*Aufgabenstellung*
Kannst du den Text über die stockenden Verfahren nach dem Bruch des Abraumbeckens im Anschluss an seinen letzten Satz weiterführen?

Im Januar 2020 hatte die Justiz Anklage gegen 16 natürliche und 2 juristische Personen wegen 272-fachen Mordes, Verbrechens gegen die Tierwelt und Umwelt erhoben; darunter Manager der Vale sowie Mitarbeiter des TÜV Süd, der das Abraumbecken kurz vor der Tragödie als sicher zertifizierte. Doch die Verfahren kommen nicht voran.
„Die Justiz hat sich bislang in juristischem Klein-Klein und Ego-Kämpfen verheddert“, kommentiert Diniz. Die juristischen Pirouetten hätten dazu geführt, dass die Bundesjustiz die Fälle mittlerweile der Teilstaatsjustiz entzogen habe.
Diniz weiter: „Die Justiz hat kein wirkliches Interesse an derartigen Fällen. Und sie lässt so zu, dass wir jeden Tag aufs Neue verletzt werden.“ Er erinnert an die Tragödie im nahen Mariana, wo 2015 ebenfalls ein Abraumbecken brach und 19 Menschen tötete. Und an den Brand 2013 in der Diskothek Kiss in Südbrasilien, wo 242 Personen starben. Auch hier komme die Justiz nicht voran. „Und so gehen die Tragödien in Brasilien immer weiter. Wer genug Geld hat, entkommt der Justiz.“
Auch beim Schadenersatz läuft es zäh. Zwar hatte sich Vale mit der Regierung von Minas Gerais 2021 auf die Zahlung von umgerechnet rund sechs Milliarden Euro geeinigt. Diese fließen aber hauptsächlich in Infrastrukturprojekte. Der Konzern habe es derweil geschafft, viele Entschädigungsprozesse zu verschleppen, sagt Sergio Caldeira do Amaral von der Opfervereinigung Avabrum der KNA. Er selbst verlor bei der Tragödie seinen Bruder.

*Bereitgestellte Daten*

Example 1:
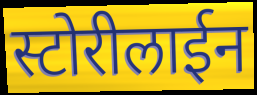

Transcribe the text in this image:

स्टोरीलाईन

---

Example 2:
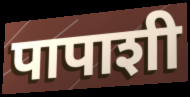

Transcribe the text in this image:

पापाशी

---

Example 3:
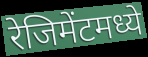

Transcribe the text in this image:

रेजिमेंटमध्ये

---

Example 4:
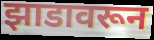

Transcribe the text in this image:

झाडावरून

...

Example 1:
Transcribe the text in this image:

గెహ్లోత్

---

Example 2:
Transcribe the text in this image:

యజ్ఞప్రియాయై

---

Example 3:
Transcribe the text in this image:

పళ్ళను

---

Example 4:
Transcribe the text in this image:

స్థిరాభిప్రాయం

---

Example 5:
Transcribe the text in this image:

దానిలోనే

*Antwort zur Aufgabe*
„Alles, was die Vale angeht, ist schwierig“, sagt Amaral. Besonders die Opfer, die sich den Kollektivklagen nicht angeschlossen haben, kämen vor Gericht nur langsam voran. „Wir sind empört. Es wurde belegt, dass das Vale-Management von den Risiken des Abraumbeckens wusste und dass es Warnungen gab. Aber der Gewinn, den man aus dem Weiterbetrieb ziehen konnte, war ihnen wichtiger.“
Im Oktober 2019 hatten Hinterbliebene gemeinsam mit dem katholischen Hilfswerk Misereor und dem European Center for Constitutional and Human Rights (ECCHR) auch in München Anzeige gegen TÜV Süd erstattet. Doch das Landgericht München I lässt weiter auf eine Entscheidung warten. So forderte man nun die Bundesregierung auf, sich für eine juristische Aufarbeitung und vollständige Wiedergutmachung einzusetzen.
Die Sehnsucht nach den Verstorbenen sei immens, sagt Vagner Diniz. Er setzt sich für den Bau einer Gedenkstätte ein. Man wolle damit auch erreichen, dass sich solche Unglücke nicht wiederholen. Skeptisch zeigt sich Diniz allerdings, was die Versprechen von Unternehmen und der öffentlichen Hand angeht, künftigen Tragödien vorzubauen.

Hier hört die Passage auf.